Clara’s fingers trembled as she typed back: As ready as I’ll ever be.
She could feel the momentum building, a gentle but unstoppable current tugging at her, urging her forward. It wasn’t just a trip to a city now, it was the beginning of something larger, a movement from the confines of illness and hospital routines into a space where life might feel real again, where every heartbeat could matter not just for survival, but for the love and connection she and Peter shared.
Her mother peeked into the room, a tentative smile on her face. “Clara… you look… different,” she said softly, almost in awe.
“I feel different,” Clara admitted, glancing at the suitcase again. “It’s… miraculous, in a way. I know it’s only three days, but it feels… infinite.”
Her mother nodded, her eyes glistening. “I know it does. Be careful. Take care. But… enjoy every second, okay?”
Clara’s heart squeezed at her mother’s words. She wanted to reassure her, to say she would, but the truth was she didn’t need to, the excitement and fear were inseparable, coiling around each other like the rise and fall of her own breath.
She sank back onto the bed, phone still warm in her palm, and let her mind wander to Peter. To the soft smiles, the quiet courage, the hands that held hers without asking permission. Three days wasn’t six, and six wasn’t enough anyway. What mattered was that he would be there. That they would go together.
Her imagination spiraled, imagining them boarding the plane, the city unfolding below them, the unknown streets awaiting their first steps. She pictured him leaning slightly toward her in the airplane seat, offering an armrest, an elbow, a quiet presence that made her heart hammer in a way words could never capture.
And then she thought of the oncologist who would accompany her. A reminder of reality, of caution, of all the careful boundaries that had to be observed. Yet even that could not dampen the soaring sense of possibility.
Her hand hovered over the phone again. Peter… she typed, then paused. She wanted to write everything, her excitement, her nervousness, her fear, but one simple sentence felt truer, purer.
See you soon.
She pressed send.
A minute passed. Two. Then the familiar vibration. His reply:
Soon, Clara. And we’ll make every second count.
She couldn’t help but laugh softly, a sound that carried into the room, blending with sunlight and the quiet hum of her oxygen machine. It felt absurdly ordinary, and yet, in that simplicity, the gravity of it hit her. They were moving. Forward. Together.

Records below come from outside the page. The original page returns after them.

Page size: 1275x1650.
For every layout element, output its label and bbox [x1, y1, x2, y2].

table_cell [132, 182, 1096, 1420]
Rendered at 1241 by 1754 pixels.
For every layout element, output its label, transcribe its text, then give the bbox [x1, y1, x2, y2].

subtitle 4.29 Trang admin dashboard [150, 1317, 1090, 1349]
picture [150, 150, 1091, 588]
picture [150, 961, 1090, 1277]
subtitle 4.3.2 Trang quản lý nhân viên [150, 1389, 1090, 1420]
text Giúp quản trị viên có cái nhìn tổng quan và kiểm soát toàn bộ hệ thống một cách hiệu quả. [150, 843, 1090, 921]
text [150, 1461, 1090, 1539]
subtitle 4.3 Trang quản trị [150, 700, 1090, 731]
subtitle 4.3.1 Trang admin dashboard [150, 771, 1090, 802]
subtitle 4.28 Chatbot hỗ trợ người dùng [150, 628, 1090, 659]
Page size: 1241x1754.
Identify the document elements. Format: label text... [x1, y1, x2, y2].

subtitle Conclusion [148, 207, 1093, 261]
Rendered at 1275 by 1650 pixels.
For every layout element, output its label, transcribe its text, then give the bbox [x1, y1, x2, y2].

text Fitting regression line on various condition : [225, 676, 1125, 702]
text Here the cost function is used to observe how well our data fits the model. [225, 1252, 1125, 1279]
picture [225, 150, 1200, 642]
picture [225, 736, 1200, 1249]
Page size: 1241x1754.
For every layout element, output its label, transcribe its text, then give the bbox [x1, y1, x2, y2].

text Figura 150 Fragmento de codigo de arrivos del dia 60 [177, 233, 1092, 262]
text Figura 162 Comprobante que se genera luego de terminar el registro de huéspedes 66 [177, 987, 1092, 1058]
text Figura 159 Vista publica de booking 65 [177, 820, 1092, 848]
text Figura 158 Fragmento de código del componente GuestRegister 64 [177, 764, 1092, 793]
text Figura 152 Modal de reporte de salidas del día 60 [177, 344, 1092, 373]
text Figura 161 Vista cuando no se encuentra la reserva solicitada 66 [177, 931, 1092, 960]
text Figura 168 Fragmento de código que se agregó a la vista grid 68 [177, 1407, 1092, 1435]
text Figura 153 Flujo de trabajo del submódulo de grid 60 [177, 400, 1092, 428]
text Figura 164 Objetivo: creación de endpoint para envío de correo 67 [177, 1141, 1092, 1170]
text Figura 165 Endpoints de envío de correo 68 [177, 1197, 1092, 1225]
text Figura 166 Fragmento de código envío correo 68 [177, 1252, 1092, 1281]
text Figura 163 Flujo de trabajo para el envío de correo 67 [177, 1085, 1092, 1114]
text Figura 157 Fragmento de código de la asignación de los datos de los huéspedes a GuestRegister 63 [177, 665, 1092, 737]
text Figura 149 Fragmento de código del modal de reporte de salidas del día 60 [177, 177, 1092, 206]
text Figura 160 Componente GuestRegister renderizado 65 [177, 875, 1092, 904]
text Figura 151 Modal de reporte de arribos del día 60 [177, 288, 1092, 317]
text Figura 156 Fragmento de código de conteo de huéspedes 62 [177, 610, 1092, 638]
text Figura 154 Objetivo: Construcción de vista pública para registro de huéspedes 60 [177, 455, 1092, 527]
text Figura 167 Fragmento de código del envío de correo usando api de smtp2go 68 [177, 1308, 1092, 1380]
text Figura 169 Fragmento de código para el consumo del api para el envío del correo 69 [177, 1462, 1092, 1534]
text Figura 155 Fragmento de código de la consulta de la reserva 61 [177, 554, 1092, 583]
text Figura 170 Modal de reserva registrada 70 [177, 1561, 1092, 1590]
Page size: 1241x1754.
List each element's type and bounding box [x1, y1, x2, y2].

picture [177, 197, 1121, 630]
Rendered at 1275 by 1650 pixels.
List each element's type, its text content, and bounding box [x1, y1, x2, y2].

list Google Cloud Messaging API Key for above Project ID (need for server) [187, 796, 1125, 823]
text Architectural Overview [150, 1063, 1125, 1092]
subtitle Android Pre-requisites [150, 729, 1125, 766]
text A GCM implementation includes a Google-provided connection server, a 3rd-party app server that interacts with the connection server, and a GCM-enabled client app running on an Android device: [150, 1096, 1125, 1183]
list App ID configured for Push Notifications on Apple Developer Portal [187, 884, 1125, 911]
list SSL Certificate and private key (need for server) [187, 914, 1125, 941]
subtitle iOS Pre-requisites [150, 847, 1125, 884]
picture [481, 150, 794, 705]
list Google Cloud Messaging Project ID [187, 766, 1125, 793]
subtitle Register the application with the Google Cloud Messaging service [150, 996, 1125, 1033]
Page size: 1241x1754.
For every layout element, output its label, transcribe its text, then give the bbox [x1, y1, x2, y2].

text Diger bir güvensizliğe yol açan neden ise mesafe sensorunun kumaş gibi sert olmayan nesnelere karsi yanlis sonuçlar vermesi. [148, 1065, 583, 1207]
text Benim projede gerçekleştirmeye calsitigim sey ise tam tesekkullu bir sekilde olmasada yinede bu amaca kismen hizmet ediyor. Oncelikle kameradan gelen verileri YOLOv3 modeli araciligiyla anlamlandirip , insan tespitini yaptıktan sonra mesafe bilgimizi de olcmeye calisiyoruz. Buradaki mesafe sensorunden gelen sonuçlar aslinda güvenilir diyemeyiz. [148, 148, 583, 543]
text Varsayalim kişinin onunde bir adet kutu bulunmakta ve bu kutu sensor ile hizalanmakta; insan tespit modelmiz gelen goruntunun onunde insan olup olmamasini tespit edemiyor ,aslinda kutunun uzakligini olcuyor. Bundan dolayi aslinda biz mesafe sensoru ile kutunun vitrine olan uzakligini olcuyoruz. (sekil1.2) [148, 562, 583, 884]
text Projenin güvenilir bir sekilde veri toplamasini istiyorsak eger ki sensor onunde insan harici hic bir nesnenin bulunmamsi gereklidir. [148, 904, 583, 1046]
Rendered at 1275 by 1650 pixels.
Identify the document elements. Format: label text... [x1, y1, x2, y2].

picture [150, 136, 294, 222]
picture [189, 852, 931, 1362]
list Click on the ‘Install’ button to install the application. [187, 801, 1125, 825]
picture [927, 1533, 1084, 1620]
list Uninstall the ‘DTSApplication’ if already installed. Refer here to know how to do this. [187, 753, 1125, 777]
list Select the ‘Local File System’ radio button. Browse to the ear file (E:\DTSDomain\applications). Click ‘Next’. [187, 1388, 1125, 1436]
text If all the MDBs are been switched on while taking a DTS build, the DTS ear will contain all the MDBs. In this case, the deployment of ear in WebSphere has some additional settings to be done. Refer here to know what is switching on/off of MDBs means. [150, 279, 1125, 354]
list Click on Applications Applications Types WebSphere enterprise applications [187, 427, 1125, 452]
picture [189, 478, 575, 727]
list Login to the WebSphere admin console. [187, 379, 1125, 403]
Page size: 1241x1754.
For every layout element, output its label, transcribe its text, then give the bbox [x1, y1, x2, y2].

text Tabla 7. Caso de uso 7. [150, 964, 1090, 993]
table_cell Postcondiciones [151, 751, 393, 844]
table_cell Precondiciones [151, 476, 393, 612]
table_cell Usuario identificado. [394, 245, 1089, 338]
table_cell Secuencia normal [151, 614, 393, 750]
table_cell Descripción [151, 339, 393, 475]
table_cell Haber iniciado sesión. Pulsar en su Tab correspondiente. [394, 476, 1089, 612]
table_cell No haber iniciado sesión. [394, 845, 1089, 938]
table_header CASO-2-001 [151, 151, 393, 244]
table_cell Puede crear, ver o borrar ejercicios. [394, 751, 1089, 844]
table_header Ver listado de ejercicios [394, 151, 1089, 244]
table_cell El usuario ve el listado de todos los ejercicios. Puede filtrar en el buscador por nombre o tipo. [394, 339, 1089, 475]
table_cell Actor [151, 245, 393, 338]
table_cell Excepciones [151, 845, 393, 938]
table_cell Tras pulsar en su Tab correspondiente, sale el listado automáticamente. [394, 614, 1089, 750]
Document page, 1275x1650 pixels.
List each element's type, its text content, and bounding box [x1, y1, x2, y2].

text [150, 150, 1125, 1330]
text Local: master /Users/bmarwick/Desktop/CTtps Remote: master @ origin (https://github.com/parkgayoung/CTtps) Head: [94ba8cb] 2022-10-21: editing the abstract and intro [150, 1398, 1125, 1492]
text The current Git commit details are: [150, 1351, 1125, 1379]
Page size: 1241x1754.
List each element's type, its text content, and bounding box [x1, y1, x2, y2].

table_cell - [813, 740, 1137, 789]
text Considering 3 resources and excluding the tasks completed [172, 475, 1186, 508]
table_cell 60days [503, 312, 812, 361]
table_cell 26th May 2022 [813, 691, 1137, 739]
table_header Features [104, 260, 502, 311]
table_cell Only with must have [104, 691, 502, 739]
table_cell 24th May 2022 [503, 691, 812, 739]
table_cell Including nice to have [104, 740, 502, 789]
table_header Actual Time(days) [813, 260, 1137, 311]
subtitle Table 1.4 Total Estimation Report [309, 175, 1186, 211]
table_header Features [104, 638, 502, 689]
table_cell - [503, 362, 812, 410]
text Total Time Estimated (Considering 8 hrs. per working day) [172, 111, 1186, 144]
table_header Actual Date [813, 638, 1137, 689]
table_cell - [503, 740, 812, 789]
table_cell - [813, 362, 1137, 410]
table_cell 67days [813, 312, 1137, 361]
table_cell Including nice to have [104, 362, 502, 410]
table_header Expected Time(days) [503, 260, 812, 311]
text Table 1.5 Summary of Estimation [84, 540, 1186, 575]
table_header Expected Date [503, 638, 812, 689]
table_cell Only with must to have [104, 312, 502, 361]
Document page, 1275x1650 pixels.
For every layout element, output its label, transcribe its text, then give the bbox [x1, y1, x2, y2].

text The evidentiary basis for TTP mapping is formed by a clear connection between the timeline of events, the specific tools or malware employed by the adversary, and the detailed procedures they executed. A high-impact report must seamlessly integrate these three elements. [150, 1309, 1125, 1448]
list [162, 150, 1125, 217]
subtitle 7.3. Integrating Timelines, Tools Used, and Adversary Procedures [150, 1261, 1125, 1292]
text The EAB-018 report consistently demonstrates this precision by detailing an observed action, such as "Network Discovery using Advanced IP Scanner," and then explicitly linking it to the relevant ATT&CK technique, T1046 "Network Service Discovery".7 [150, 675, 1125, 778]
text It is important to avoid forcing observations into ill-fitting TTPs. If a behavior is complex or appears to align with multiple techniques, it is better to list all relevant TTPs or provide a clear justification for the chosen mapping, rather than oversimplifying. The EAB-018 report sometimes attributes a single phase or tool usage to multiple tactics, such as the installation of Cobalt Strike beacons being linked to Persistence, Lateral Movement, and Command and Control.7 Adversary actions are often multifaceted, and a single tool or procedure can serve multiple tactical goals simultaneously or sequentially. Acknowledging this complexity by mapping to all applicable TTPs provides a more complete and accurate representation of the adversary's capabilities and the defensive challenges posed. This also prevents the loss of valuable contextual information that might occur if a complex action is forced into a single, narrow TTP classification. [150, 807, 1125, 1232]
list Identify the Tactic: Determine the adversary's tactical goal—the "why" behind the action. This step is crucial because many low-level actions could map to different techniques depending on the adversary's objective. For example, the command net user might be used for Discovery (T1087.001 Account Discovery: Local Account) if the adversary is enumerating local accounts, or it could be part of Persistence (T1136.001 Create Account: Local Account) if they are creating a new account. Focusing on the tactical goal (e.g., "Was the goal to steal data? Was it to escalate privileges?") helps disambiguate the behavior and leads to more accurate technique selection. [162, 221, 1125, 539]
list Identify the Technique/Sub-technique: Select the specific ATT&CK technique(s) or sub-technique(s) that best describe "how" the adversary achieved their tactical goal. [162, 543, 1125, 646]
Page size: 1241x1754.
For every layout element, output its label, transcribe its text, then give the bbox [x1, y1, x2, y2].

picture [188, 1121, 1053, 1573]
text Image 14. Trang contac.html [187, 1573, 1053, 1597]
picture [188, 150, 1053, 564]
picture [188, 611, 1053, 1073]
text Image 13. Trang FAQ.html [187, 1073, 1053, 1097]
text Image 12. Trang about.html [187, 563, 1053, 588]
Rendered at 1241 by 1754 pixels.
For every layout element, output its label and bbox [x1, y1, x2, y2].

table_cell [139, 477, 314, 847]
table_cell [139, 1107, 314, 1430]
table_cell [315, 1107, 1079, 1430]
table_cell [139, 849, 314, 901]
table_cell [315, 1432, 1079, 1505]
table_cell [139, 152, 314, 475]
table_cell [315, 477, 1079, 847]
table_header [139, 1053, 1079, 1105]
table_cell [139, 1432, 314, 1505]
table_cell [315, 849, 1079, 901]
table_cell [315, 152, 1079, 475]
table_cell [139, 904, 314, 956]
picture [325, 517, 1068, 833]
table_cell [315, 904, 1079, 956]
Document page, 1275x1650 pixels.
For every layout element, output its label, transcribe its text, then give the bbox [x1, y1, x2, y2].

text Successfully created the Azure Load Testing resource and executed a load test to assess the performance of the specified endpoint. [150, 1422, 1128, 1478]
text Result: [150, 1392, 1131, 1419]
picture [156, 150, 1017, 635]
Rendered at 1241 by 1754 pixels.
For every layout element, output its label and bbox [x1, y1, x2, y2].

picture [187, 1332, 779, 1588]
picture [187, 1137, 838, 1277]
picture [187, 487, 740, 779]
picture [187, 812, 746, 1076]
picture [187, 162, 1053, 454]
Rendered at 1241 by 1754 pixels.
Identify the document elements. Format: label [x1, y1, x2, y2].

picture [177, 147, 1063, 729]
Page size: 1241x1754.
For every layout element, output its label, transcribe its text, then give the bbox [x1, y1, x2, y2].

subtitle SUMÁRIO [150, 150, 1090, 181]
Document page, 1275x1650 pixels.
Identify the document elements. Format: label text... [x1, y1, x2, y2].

Her gaze drifted back to the suitcase. It waited. Bags not yet packed. Clothes not yet folded to perfection. But hearts already moving forward. Minds already flying ahead.
Three days. A lifetime in anticipation. A world of possibilities stretched before her. And when they arrived, when Amsterdam finally became reality, it wouldn’t just be about the trip. It would be about the moments between breaths, the laughter, the shared glances, the tender silence, the courage of living fully despite the fragility of life.
And she knew, with a pulse quickening, that nothing, no hospital room, no treatment, no stage four prognosis could take this away from her. Not now. Not ever.
The final glance at her phone made her smile. Peter was ready. And Clara… she was ready to go.
Everything was coming up.
But the journey wasn’t just about Amsterdam anymore.
It was about what would happen when they arrived.
The unknown waited. And Clara’s chest tightened with anticipation, fear, and joy all at once.
The trip hadn’t even begun, yet already, life was shifting under her fingertips.
And for the first time in a long while, she felt alive enough to hope.